- Exercise aim:
Copy every line of the entries that includes the word "down".

- Given data:

___

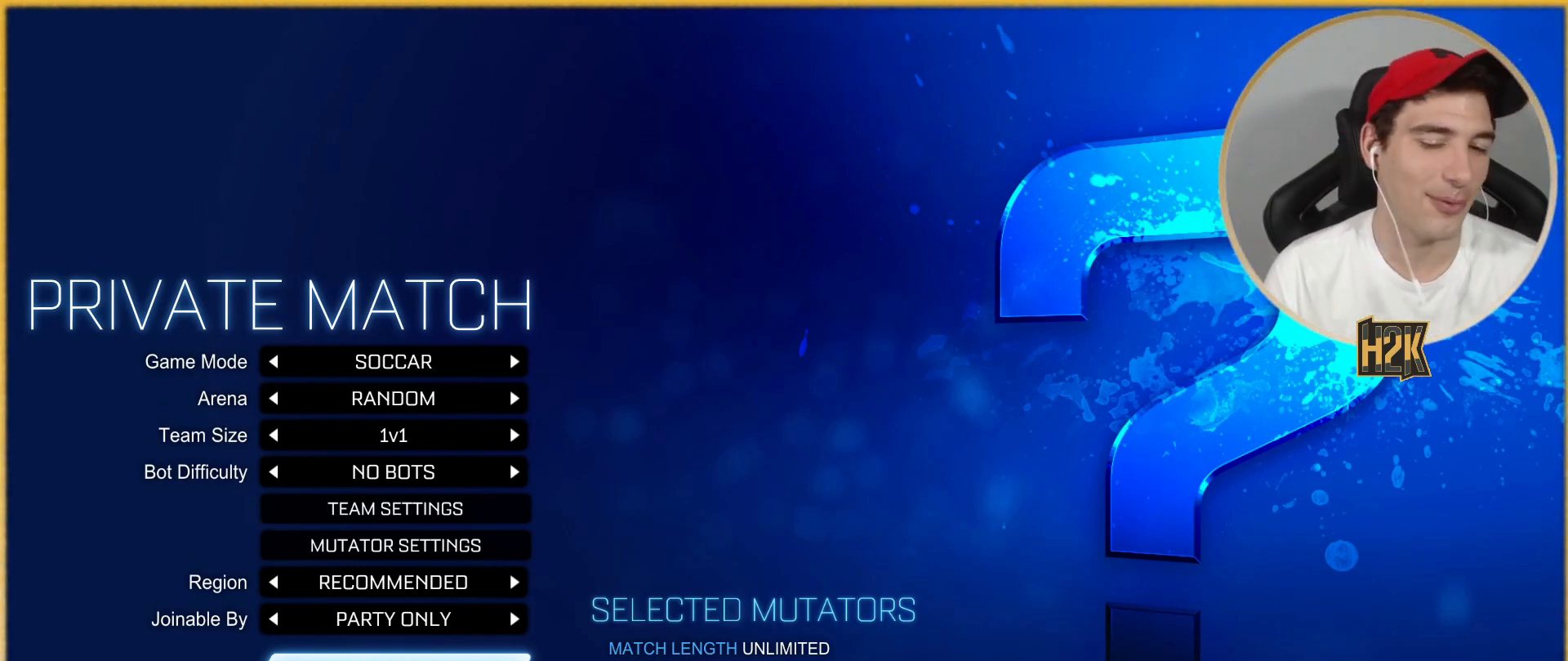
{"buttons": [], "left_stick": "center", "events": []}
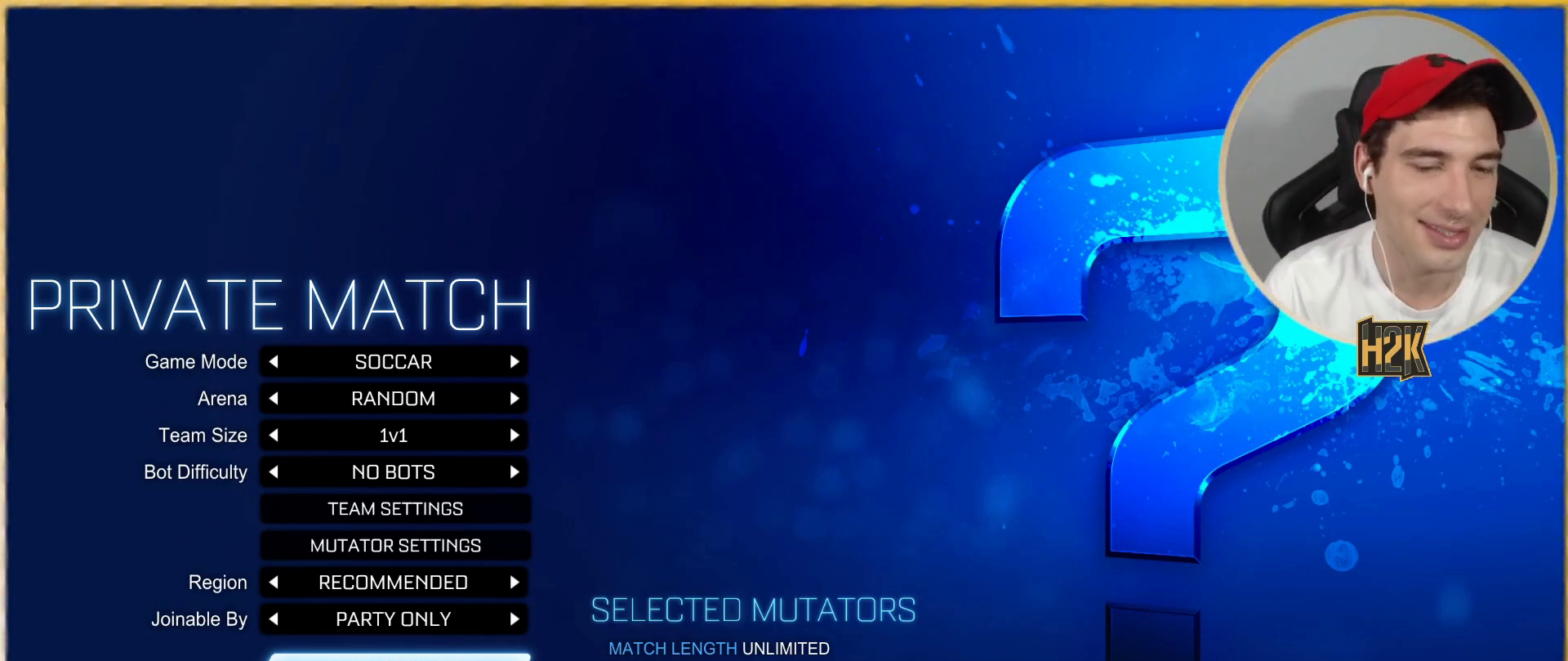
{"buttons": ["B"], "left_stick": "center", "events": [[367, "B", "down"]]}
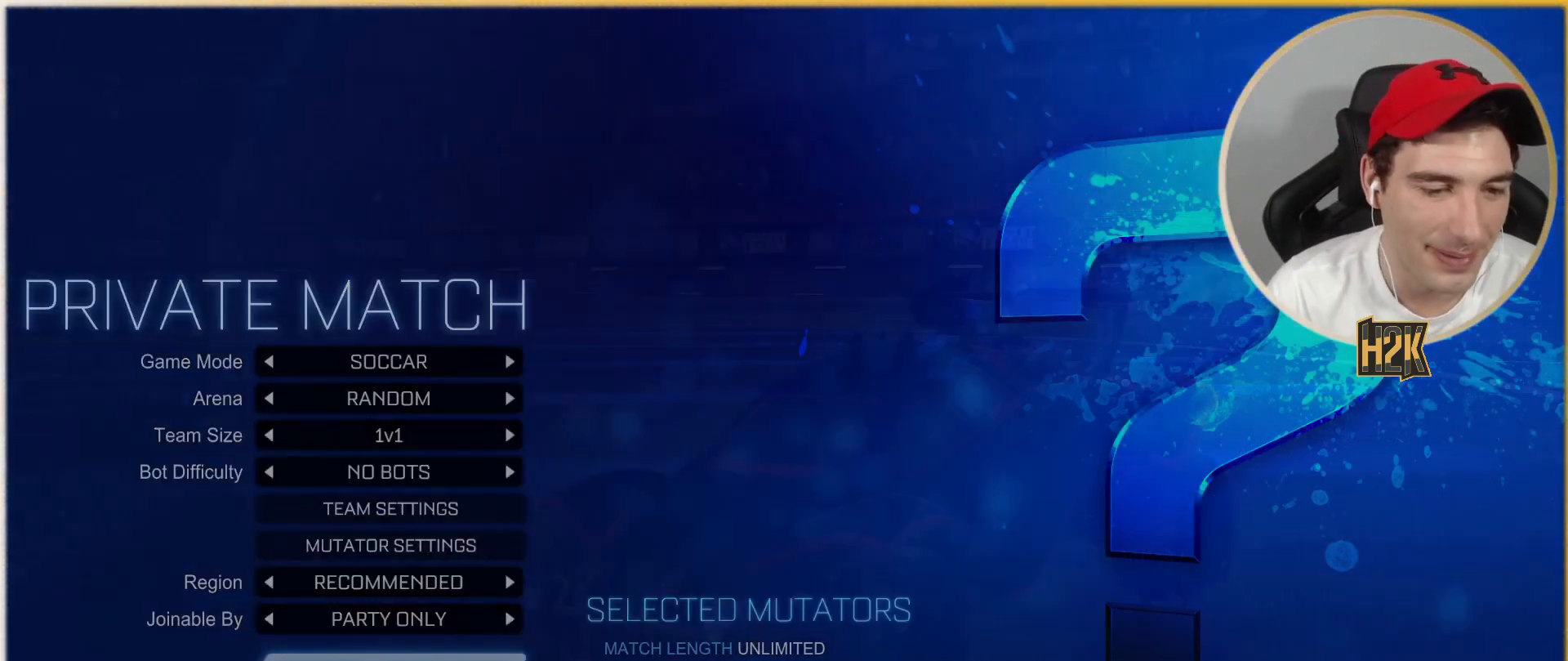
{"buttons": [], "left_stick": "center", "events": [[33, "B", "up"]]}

___

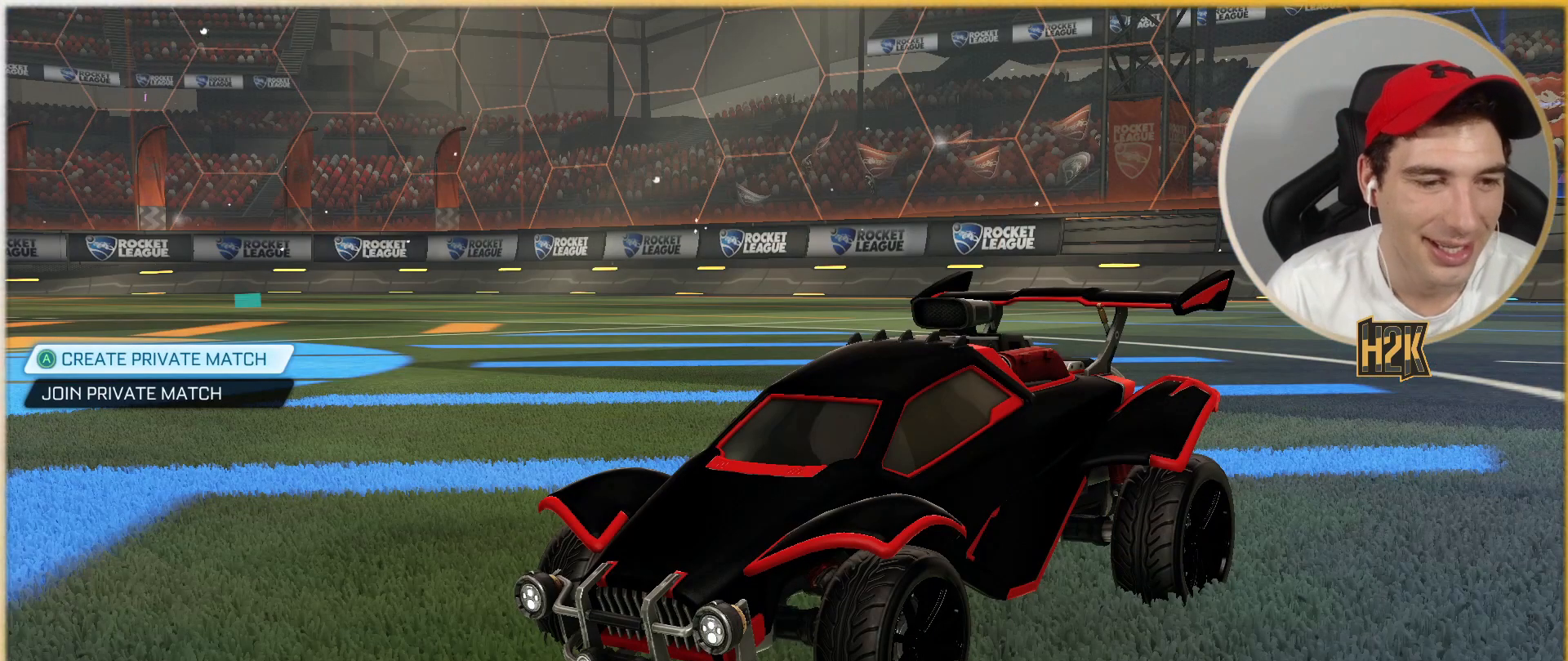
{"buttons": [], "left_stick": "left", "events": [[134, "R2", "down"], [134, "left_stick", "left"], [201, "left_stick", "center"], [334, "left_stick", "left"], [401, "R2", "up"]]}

___

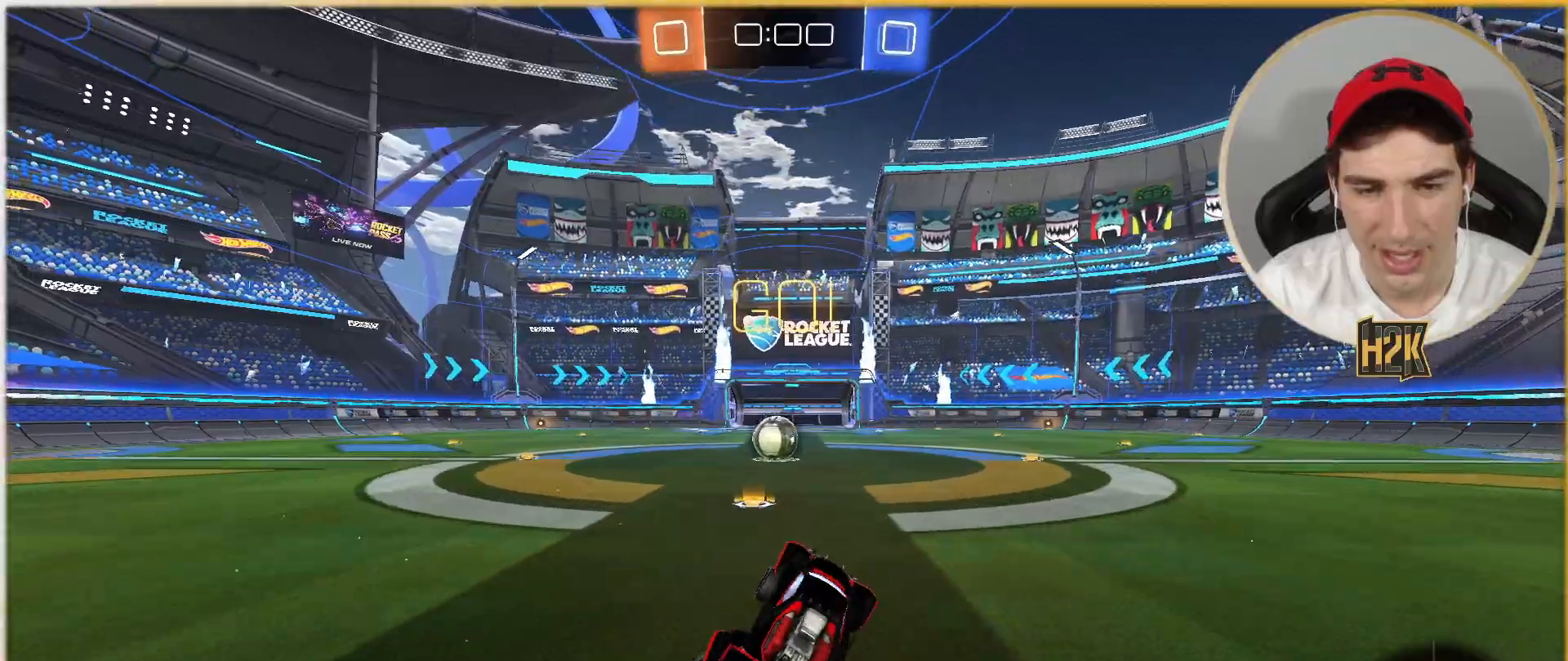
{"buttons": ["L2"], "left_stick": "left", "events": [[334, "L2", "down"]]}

___

- Solution to this task:
{"buttons": ["B"], "left_stick": "center", "events": [[367, "B", "down"]]}
{"buttons": [], "left_stick": "left", "events": [[134, "R2", "down"], [134, "left_stick", "left"], [201, "left_stick", "center"], [334, "left_stick", "left"], [401, "R2", "up"]]}
{"buttons": ["L2"], "left_stick": "left", "events": [[334, "L2", "down"]]}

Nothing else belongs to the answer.